Linked List: June 25, 2020

On iOS 14 Picking Up Features Android Had First 

Raymond Wong, writing for Input:

There used to be a time and place for pointing fingers and bashing one company for blatantly copying another’s ideas. But now it feels juvenile. Who really cares? “Good artists copy, great artists steal” as the saying goes. Everyone borrows. Everything is inspired by something before it.

iOS 14 may not be a complete overhaul with a system-wide-UI upgrade à la iOS 7, but that’s okay because the sum of everything new in iOS 14 is so robust that there are virtually no meaningful reasons to pine for Android’s green pastures.

The headline for Wong’s piece is clickbait-y (“After iOS 14, There’s Almost No Reason to Buy an Android Phone Anymore”) but the actual article is thoughtful. Above and beyond any specific features — home screen widgets, app clips, built-in language translation — it occurs to me that there’s simply an enthusiasm gap.

Do you get the sense that Google, company-wide, is all that interested in Android? I don’t. Both as the steward of the software platform and as the maker of Pixel hardware, it seems like Google is losing interest in Android. Flagship Android hardware makers sure are interested in Android, but they can’t move the Android developer ecosystem — only Google can.

Apple, institutionally, is as attentive to the iPhone and iOS as it has ever been. I think Google, institutionally, is bored with Android.

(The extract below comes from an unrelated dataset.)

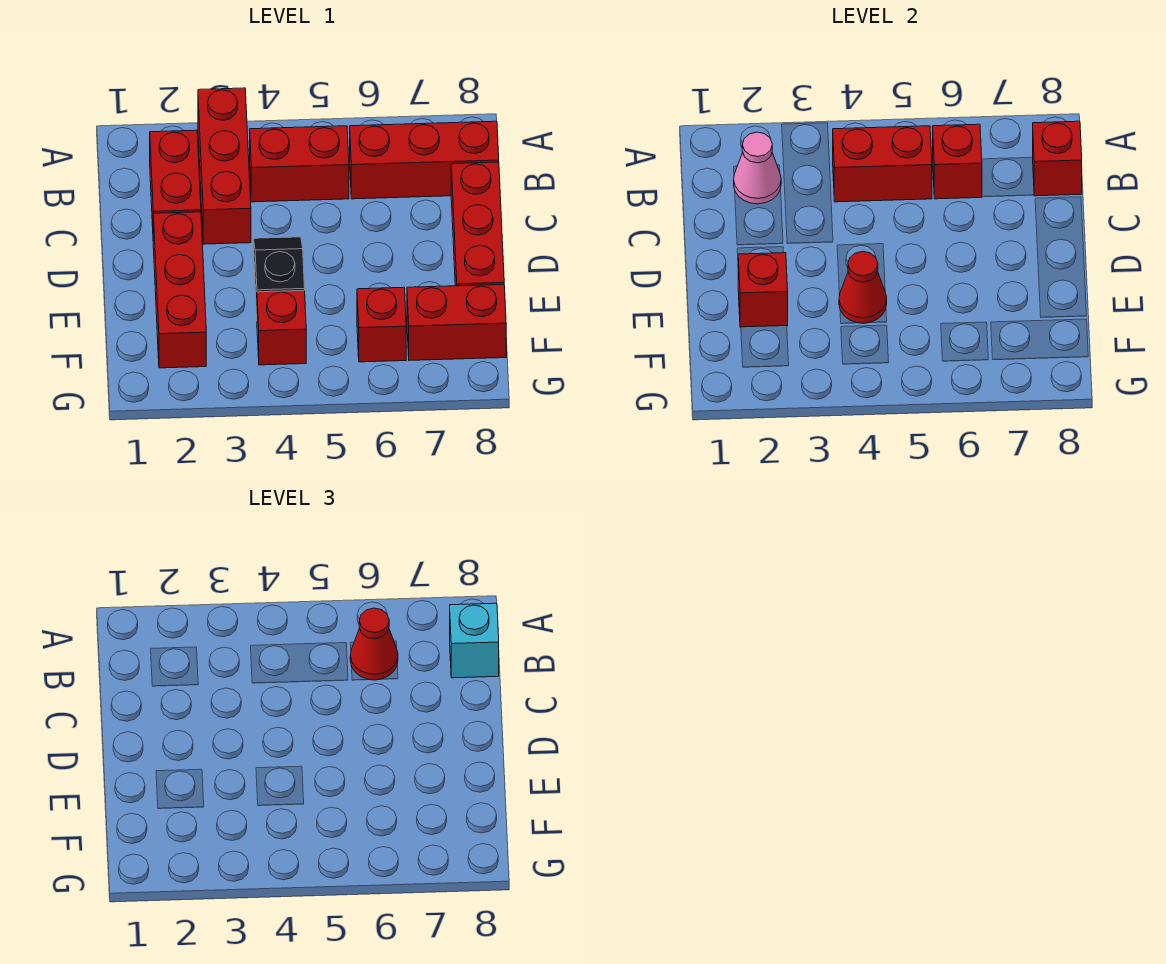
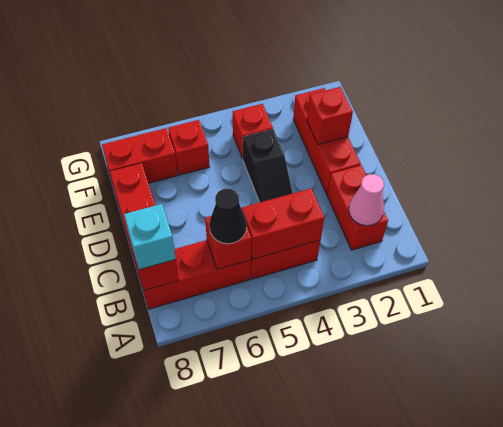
red 1x3 brick [198,88,251,244] -> none
red 1x1 cone [350,608,398,680] -> black 1x1 cone [209,189,247,244]
red 1x1 cone [839,252,887,324] -> none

Apple Approves Hey Update for App Store 

David Heinemeier Hansson:

Apple has definitively approved HEY in the App Store!! No IAP, no 30% cut, but we’ve opened the door to a free temp address service, and use same app for work accounts. I’m so incredibly relieved! And now HEY is open to EVERYONE! No invite code needed.

Glad to hear it.

My quick take on Hey, a few weeks into using it: it’s really great, especially on the phone. I feel super efficient in every single aspect of using it on the phone — triage, reading, responding. Adrian Holovaty nails it:

hey.com is the most exciting app I’ve used in years. A complete rethinking of email, full of bold, brilliant ideas. Highly recommended. Not only for the product itself, but because its boldness will inspire you to question your assumptions and think differently.

Mike Davidson:

If you designed email from scratch such that it vigorously protected your privacy and your time, this is what it would look like.